6) Now we want to exclude the Menus branch from being visible on the Home tree, since that should only show "regular" Pages. I followed Soma's tutorial here for extracting branches from the JSON, since it's not apparent how to hook into ProcessPageList according to this thread: http://processwire.com/talk/topic/1272-new-page-nav-in-admin/. We create another module:

<?php
 
/**
 * Utility Hide Nodes
 *
 * Hides pages with a node template from display in the admin.
 *
 * ProcessWire 2.x
 * Copyright © 2010 by Ryan Cramer
 * Licensed under GNU/GPL v2, see LICENSE.TXT
 *
 * http://www.processwire.com
 * http://www.ryancramer.com
 *
 */
 
class UtilityHideNodes extends WireData implements Module {
 
    public static function getModuleInfo() {
 
        return array(
            'title' => 'Hide Node Pages',
            'version' => 100,
            'summary' => 'Example module to hide page in the admin per user per page.
                          Add a page field "pagelist_hidden" with a PageListSelectMultiple input type
                          to the user template. Select or add pages you want to hide in the admin.',
            'href' => '',
            'singular' => true,
            'autoload' => true
            );
    }
 
 
    public function init() {
        // only add hook only if the render parameter is set
        // (as used by ProcessPageList)
        if(!isset($_GET['render'])) return;
 
        $user = $this->user;
        $roles = $user->roles;
        // loop thru each role
        foreach($roles as $role) {
            if (!$role->pagelist_hidden) return;
        }

        $this->addHookAfter('ProcessPageList::execute', $this, 'pageListHiddenPages');
    }
 
 
    public function pageListHiddenPages(HookEvent $event){

        $user = $this->user;
        $roles = $user->roles;
        foreach($roles as $role) {
            foreach($role->pagelist_hidden as $hidden_page) {
                $hidden[] = $hidden_page->id;
            }
        }

        // make sure it's an ajax request
        if($this->config->ajax){
            // manipulate the json returned and remove any pages found from array
            $json = json_decode($event->return, true);
            foreach($json['children'] as $key => $child){
                if(in_array($child['id'],$hidden)) unset($json['children'][$key]);
            }
            $json['children'] = array_values($json['children']);
            $event->return = json_encode($json);
        }
 
    }
 
}

7) I altered Soma's code to make it work with roles. We go to the Role template instead of User and add a new field called "pagelist_hidden" of the type Pages, with the following settings: Details = Multiple Pages (PageArray) and InputFieldType = PageListSelectMultiple. This will let us choose specific pages to make hidden from the Home tree on a role-by-role basis.

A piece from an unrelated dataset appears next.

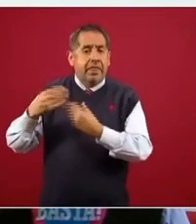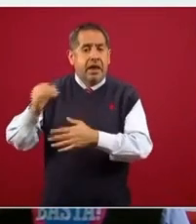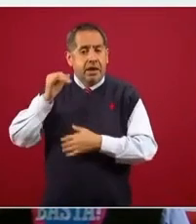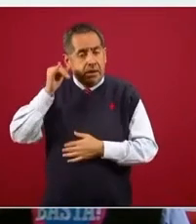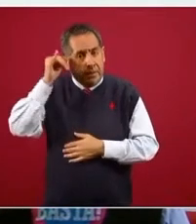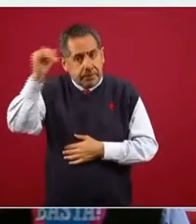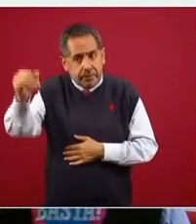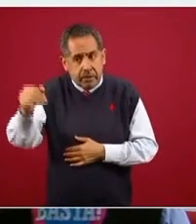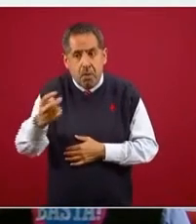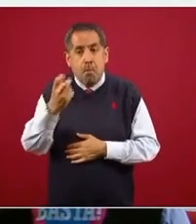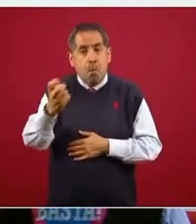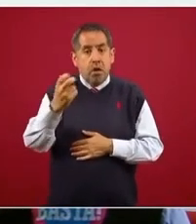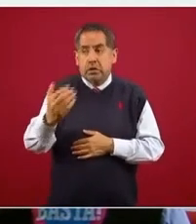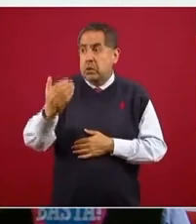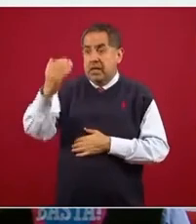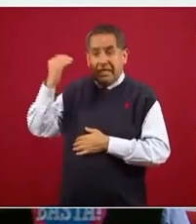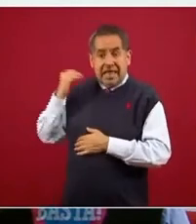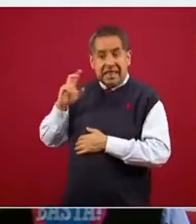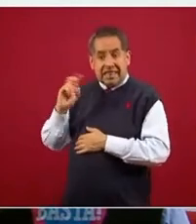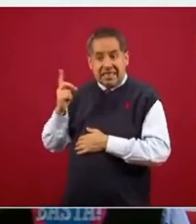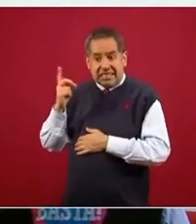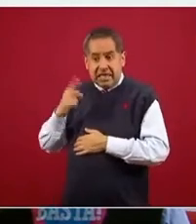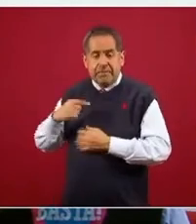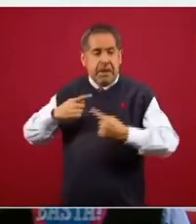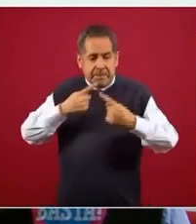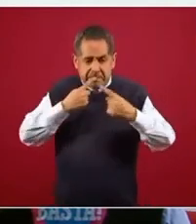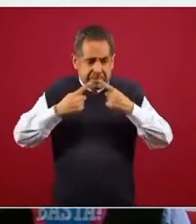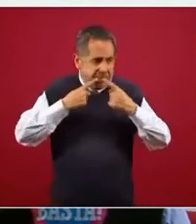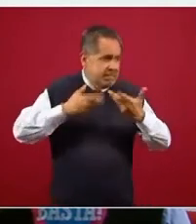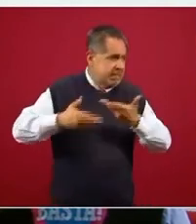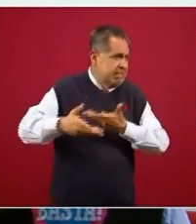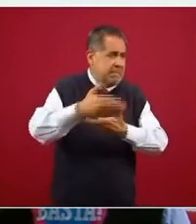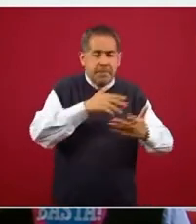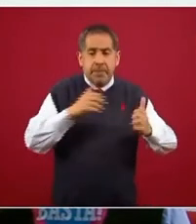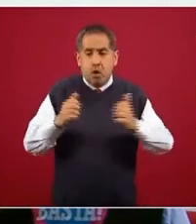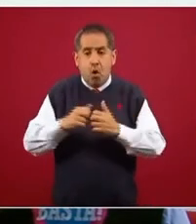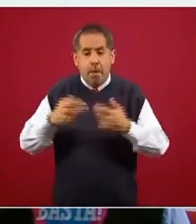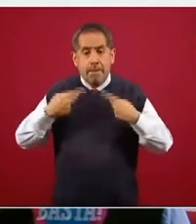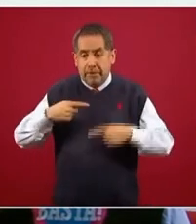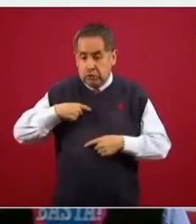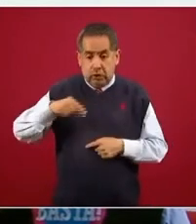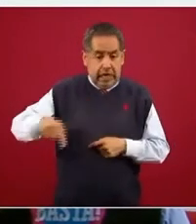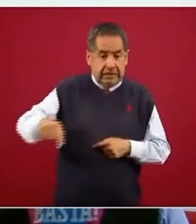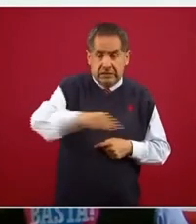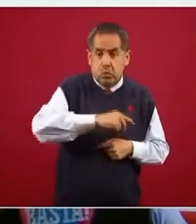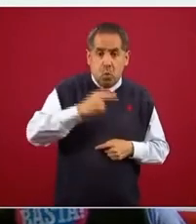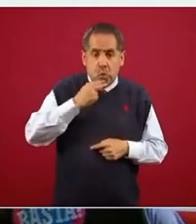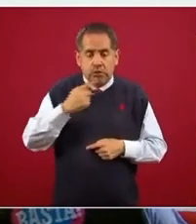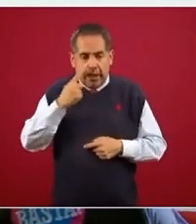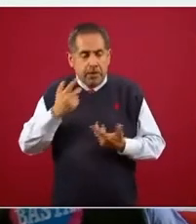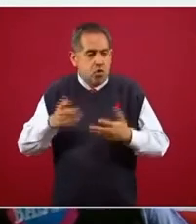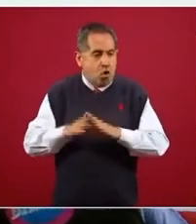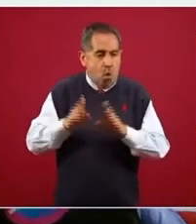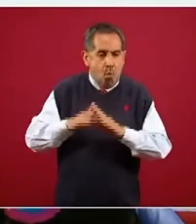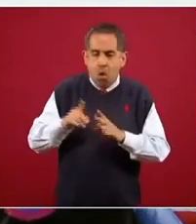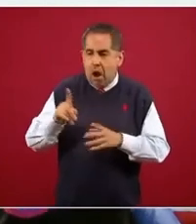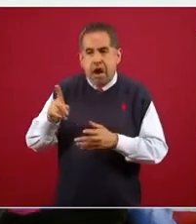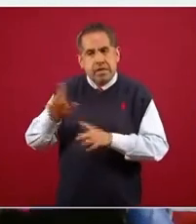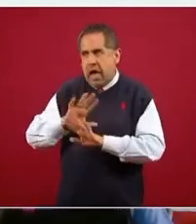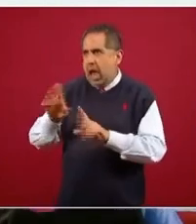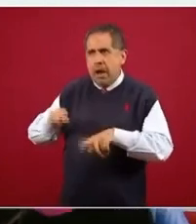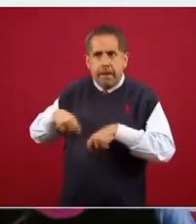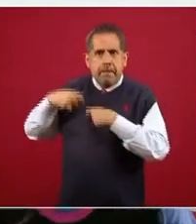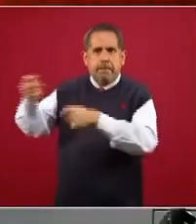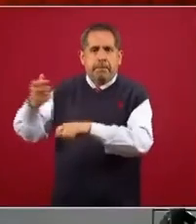se inició desde diciembre discusiones con todos los usuarios para ver cómo hacíamos este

8) In my case I have a "client" role, so I assign this field to the Role template and then pick my Menus branch on the "client" role.

9) If I log in as the client role, the Menus branch doesn't appear at all in the Home tree, but I can still see it in the branch that gets outputted under my new Menu tab.

So as a result we can add as many tabs as we need (potentially to create the illusion of more content types beyond pages) and hide as many branches thru the admin interface by simply adding them to the client's user role.

The Menus parent page still appears on this tab, which is unfortunate but not so bad. If this were a Blog section, it would still make sense visually. I just set the parent to be uneditable, that way the client can't mess with it, but the children are still editable.

Next step would be... can we somehow paginate a branch?  Anyhoo it's pretty neat so far. 

Edit:

Altered Soma's code to work with roles & not individual users.